Growing numbers of labour migrants from Poland and other countries are ending up living on the streets when their work dries up, homeless charities have said.
Stichting Barka, which works with vulnerable migrants in 16 municipalities, said it helped 5,000 people in 2022, of whom 3,000 were registered homeless.
The Regenboog Groep in Amsterdam said it was aware of 1,900 homeless EU citizens living in the capital. “And many more are not on our radar,” a spokesman told the Telegraaf.
The numbers have been increasing since the coronavirus pandemic, when many labour migrants were unable to work but had no right to unemployment cover, which is only available to people who can show a five-year work history.
The problem is compounded by the fact that many Poles arrived in the Netherlands before 2020 on “package deals”, where their employer arranged their accommodation – with the result that they lost their home as well as their job.
“Their house is often attached to their work and there is next to no social safety net,” said Merlijn Hijzen of the Haagse Soepbus, which hands out free food and drink to a group of around 50 homeless migrants in The Hague.
Tent near Madurodam
Norbert Jach, who came to the Netherlands from Poland to work as a decorator, said he could afford a house large enough to accommodate for his wife, two children and his mother when he first lived in The Hague. Now he lives in a tent near the Madurodam miniature theme park.
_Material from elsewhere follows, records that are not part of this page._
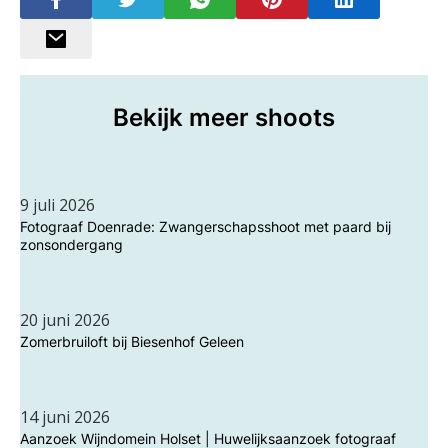
Bekijk meer shoots
9 juli 2026
Fotograaf Doenrade: Zwangerschapsshoot met paard bij
zonsondergang
20 juni 2026
Zomerbruiloft bij Biesenhof Geleen
14 juni 2026
Aanzoek Wijndomein Holset | Huwelijksaanzoek fotograaf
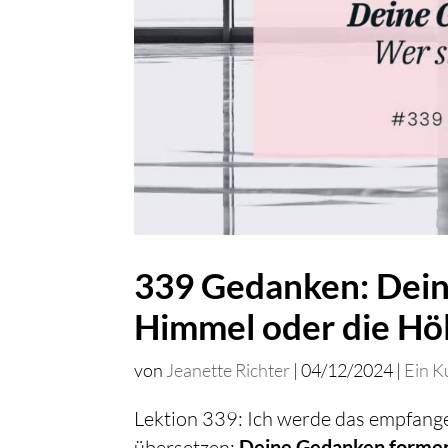
339 Gedanken: Dein
Himmel oder die Höl
von
Jeanette Richter
|
04/12/2024
|
Ein K
Lektion 339: Ich werde das empfange
übersetzen:
Deine Gedanken forme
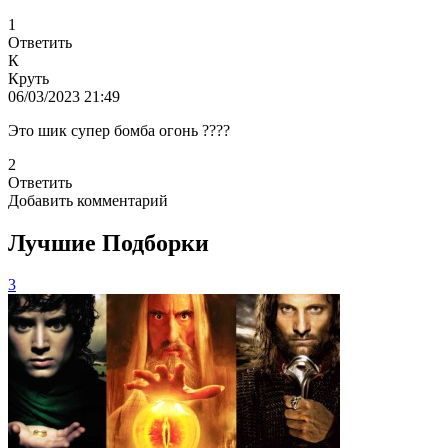
1
Ответить
К
Круть
06/03/2023 21:49
Это шик супер бомба огонь ????
2
Ответить
Добавить комментарий
Лучшие Подборки
3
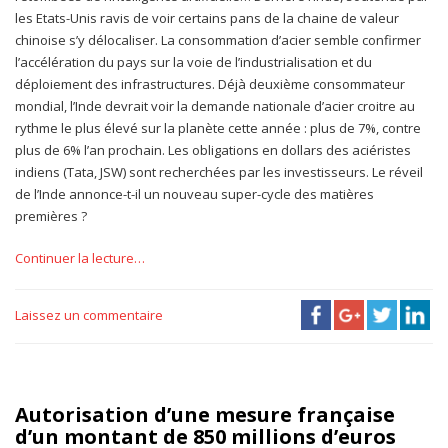
les Etats-Unis ravis de voir certains pans de la chaine de valeur
chinoise s’y délocaliser. La consommation d’acier semble confirmer
l’accélération du pays sur la voie de l’industrialisation et du
déploiement des infrastructures. Déjà deuxième consommateur
mondial, l’Inde devrait voir la demande nationale d’acier croitre au
rythme le plus élevé sur la planète cette année : plus de 7%, contre
plus de 6% l’an prochain. Les obligations en dollars des aciéristes
indiens (Tata, JSW) sont recherchées par les investisseurs. Le réveil
de l’Inde annonce-t-il un nouveau super-cycle des matières
premières ?
Continuer la lecture…
Laissez un commentaire
Autorisation d’une mesure française
d’un montant de 850 millions d’euros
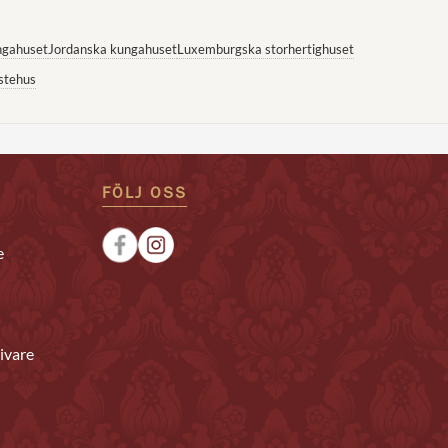
ngahuset
Jordanska kungahuset
Luxemburgska storhertighuset
stehus
FÖLJ OSS
e
ivare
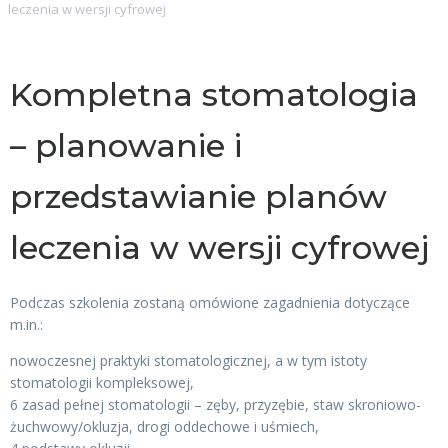
leczenia w wersji cyfrowej
Kompletna stomatologia
– planowanie i
przedstawianie planów
leczenia w wersji cyfrowej
Podczas szkolenia zostaną omówione zagadnienia dotyczące
m.in.:
nowoczesnej praktyki stomatologicznej, a w tym istoty
stomatologii kompleksowej,
6 zasad pełnej stomatologii – zęby, przyzębie, staw skroniowo-
żuchwowy/okluzja, drogi oddechowe i uśmiech,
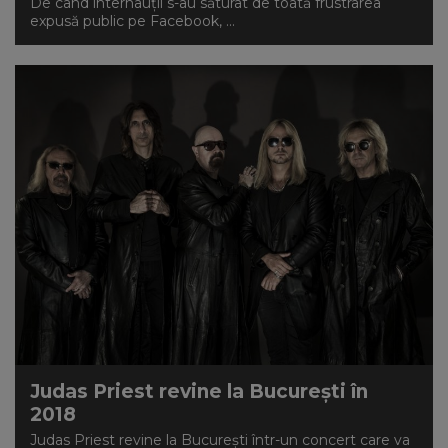
De când internauții s-au săturat de toată frustrarea
expusă public pe Facebook, ...
Judas Priest revine la Bucureşti în
2018
Judas Priest revine la Bucureşti într-un concert care va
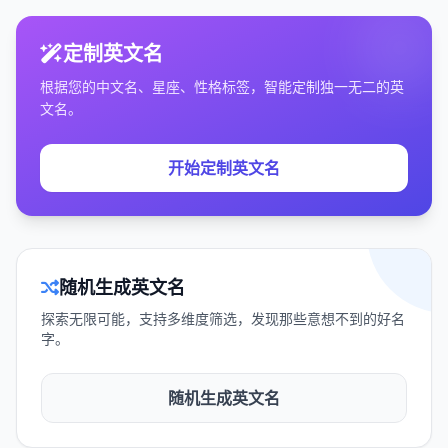
定制英文名
根据您的中文名、星座、性格标签，智能定制独一无二的英
文名。
开始定制英文名
随机生成英文名
探索无限可能，支持多维度筛选，发现那些意想不到的好名
字。
随机生成英文名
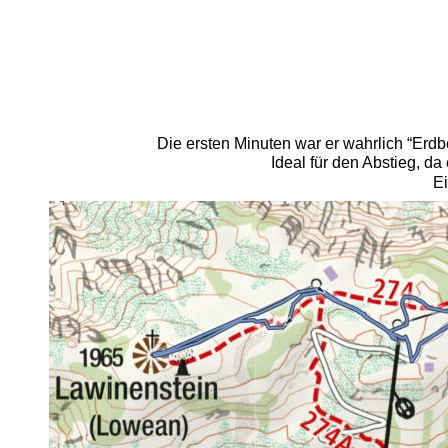
Die ersten Minuten war er wahrlich “Erdb
Ideal für den Abstieg, da
Ei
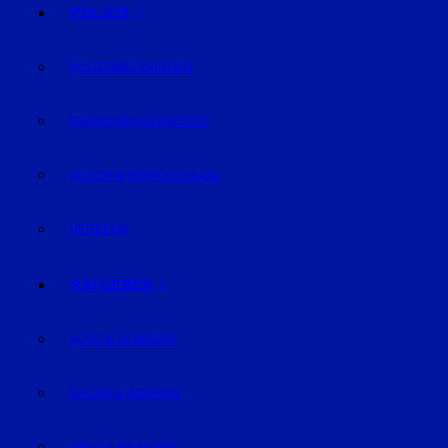
POLIZEI
POLIZEIMELDUNGEN
FAHNDUNG/VERMISSTE
AUS DEM GERICHTSSAAL
VERKEHR
RATGEBER
AUTO & VERKEHR
BAUEN & WOHNEN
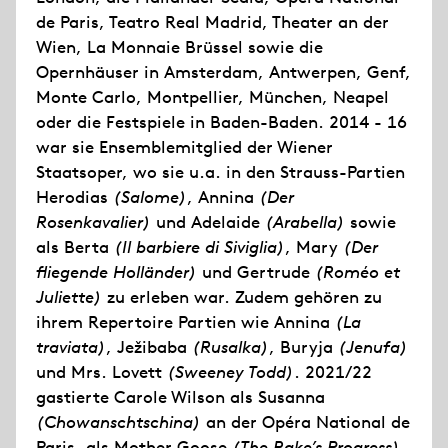
de Paris, Teatro Real Madrid, Theater an der
Wien, La Monnaie Brüssel sowie die
Opernhäuser in Amsterdam, Antwerpen, Genf,
Monte Carlo, Montpellier, München, Neapel
oder die Festspiele in Baden-Baden. 2014 - 16
war sie Ensemblemitglied der Wiener
Staatsoper, wo sie u.a. in den Strauss-Partien
Herodias
(Salome)
, Annina
(Der
Rosenkavalier)
und Adelaide
(Arabella)
sowie
als Berta
(Il barbiere di Siviglia)
, Mary
(Der
fliegende Holländer)
und Gertrude
(Roméo et
Juliette)
zu erleben war. Zudem gehören zu
ihrem Repertoire Partien wie Annina
(La
traviata)
, Ježibaba
(Rusalka)
, Buryja
(Jenufa)
und Mrs. Lovett
(Sweeney Todd)
. 2021/22
gastierte Carole Wilson als Susanna
(Chowanschtschina)
an der Opéra National de
Paris, als Mother Goose
(The Rake’s Progress)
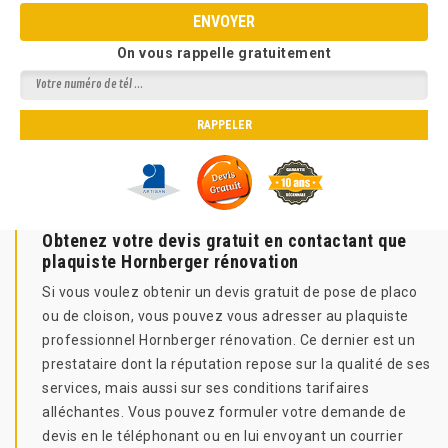
On vous rappelle gratuitement
Obtenez votre devis gratuit en contactant que
plaquiste Hornberger rénovation
Si vous voulez obtenir un devis gratuit de pose de placo
ou de cloison, vous pouvez vous adresser au plaquiste
professionnel Hornberger rénovation. Ce dernier est un
prestataire dont la réputation repose sur la qualité de ses
services, mais aussi sur ses conditions tarifaires
alléchantes. Vous pouvez formuler votre demande de
devis en le téléphonant ou en lui envoyant un courrier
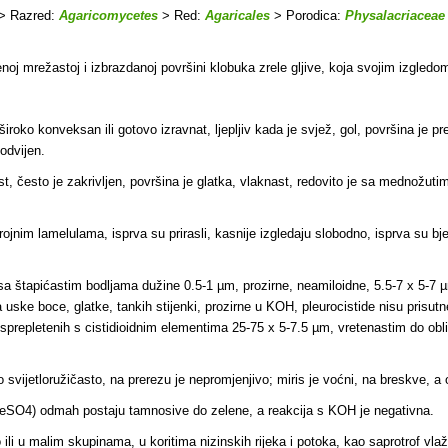
> Razred:
Agaricomycetes
> Red:
Agaricales
> Porodica:
Physalacriaceae
venoj mrežastoj i izbrazdanoj površini klobuka zrele gljive, koja svojim izgledo
iroko konveksan ili gotovo izravnat, ljepljiv kada je svjež, gol, površina je pr
odvijen.
st, često je zakrivljen, površina je glatka, vlaknast, redovito je sa mednožu
jnim lamelulama, isprva su prirasli, kasnije izgledaju slobodno, isprva su bje
sa štapićastim bodljama dužine 0.5-1 µm, prozirne, neamiloidne, 5.5-7 x 5-7 µ
 uske boce, glatke, tankih stijenki, prozirne u KOH, pleurocistide nisu prisutn
isprepletenih s cistidioidnim elementima 25-75 x 5-7.5 µm, vretenastim do obli
svijetloružičasto, na prerezu je nepromjenjivo; miris je voćni, na breskve, a 
FeSO4) odmah postaju tamnosive do zelene, a reakcija s KOH je negativna.
ili u malim skupinama, u koritima nizinskih rijeka i potoka, kao saprotrof vlažn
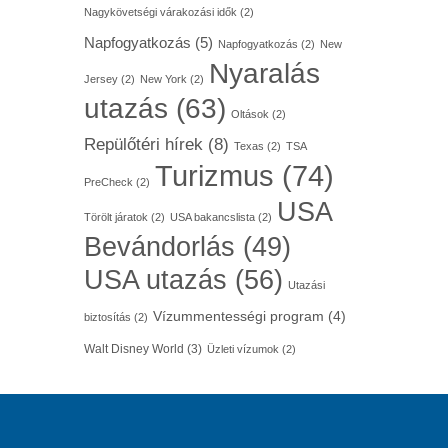
Nagykövetségi várakozási idők
(2)
Napfogyatkozás
(5)
Napfogyatkozás
(2)
New
Nyaralás
Jersey
(2)
New York
(2)
utazás
(63)
Oltások
(2)
Repülőtéri hírek
(8)
Texas
(2)
TSA
Turizmus
(74)
PreCheck
(2)
USA
Törölt járatok
(2)
USA bakancslista
(2)
Bevándorlás
(49)
USA utazás
(56)
Utazási
Vízummentességi program
(4)
biztosítás
(2)
Walt Disney World
(3)
Üzleti vízumok
(2)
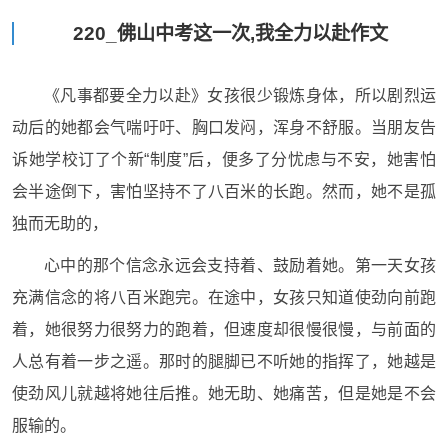
220_佛山中考这一次,我全力以赴作文
《凡事都要全力以赴》女孩很少锻炼身体，所以剧烈运
动后的她都会气喘吁吁、胸口发闷，浑身不舒服。当朋友告
诉她学校订了个新“制度”后，便多了分忧虑与不安，她害怕
会半途倒下，害怕坚持不了八百米的长跑。然而，她不是孤
独而无助的，
心中的那个信念永远会支持着、鼓励着她。第一天女孩
充满信念的将八百米跑完。在途中，女孩只知道使劲向前跑
着，她很努力很努力的跑着，但速度却很慢很慢，与前面的
人总有着一步之遥。那时的腿脚已不听她的指挥了，她越是
使劲风儿就越将她往后推。她无助、她痛苦，但是她是不会
服输的。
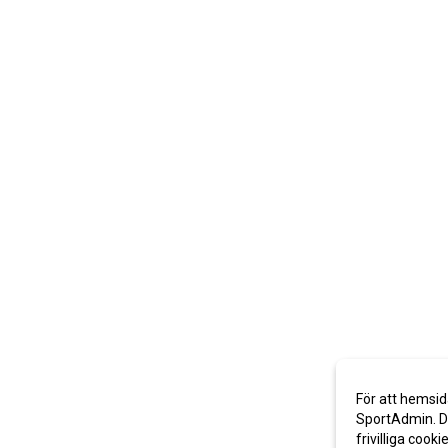
För att hemsid
SportAdmin. De
frivilliga cooki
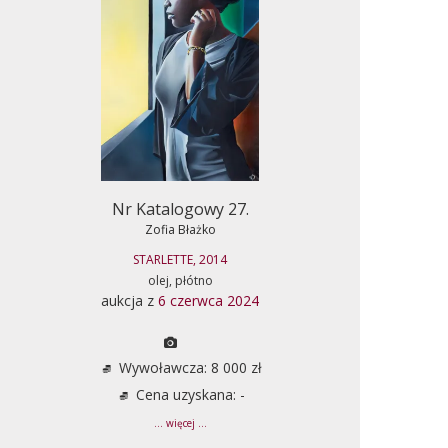
Nr Katalogowy 27.
Zofia Błażko
STARLETTE, 2014
olej, płótno
aukcja z
6 czerwca 2024
Wywoławcza: 8 000 zł
Cena uzyskana: -
... więcej ...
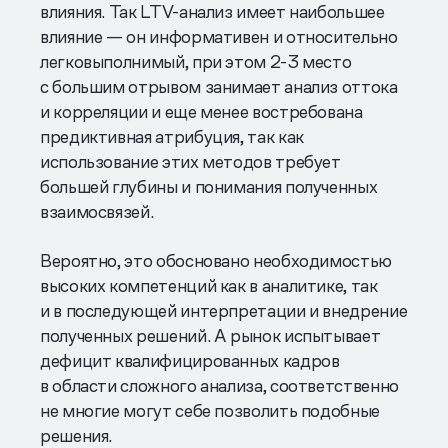
влияния. Так LTV-анализ имеет наибольшее
влияние — он информативен и относительно
легковыполнимый, при этом 2-3 место
с большим отрывом занимает анализ оттока
и корреляции и еще менее востребована
предиктивная атрибуция, так как
использование этих методов требует
большей глубины и понимания полученных
взаимосвязей.
Вероятно, это обосновано необходимостью
высоких компетенций как в аналитике, так
и в последующей интерпретации и внедрение
полученных решений. А рынок испытывает
дефицит квалифицированных кадров
в области сложного анализа, соответственно
не многие могут себе позволить подобные
решения.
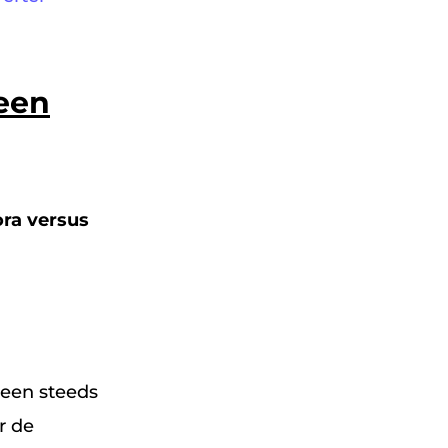
een
ra versus
 een steeds
r de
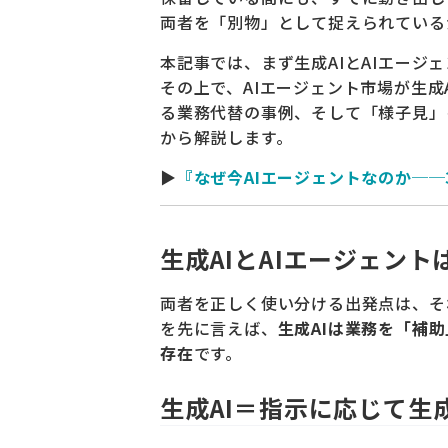
両者を「別物」として捉えられている
本記事では、まず生成AIとAIエー
その上で、AIエージェント市場が生
る業務代替の事例、そして「様子見」
から解説します。
▶
『なぜ今AIエージェントなのか─
生成AIとAIエージェン
両者を正しく使い分ける出発点は、そ
を先に言えば、
生成AIは業務を「補
存在
です。
生成AI＝指示に応じて生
“I got ill, struggled with alcohol addiction and lost everything,” he told the Telegraaf.
But many Polish migrants are reluctant to leave because inflation in their home country was even higher last year than in the Netherlands, making it an unaffordable option.
“The upward trend has set in since the coronavirus pandemic, when a lot of labour migrants needed help,” said Barka spokesman Daria Ceplin. “Fortunately we are able to help a considerable group, whether it’s finding a new job in the Netherlands or bringing them back to their homeland.”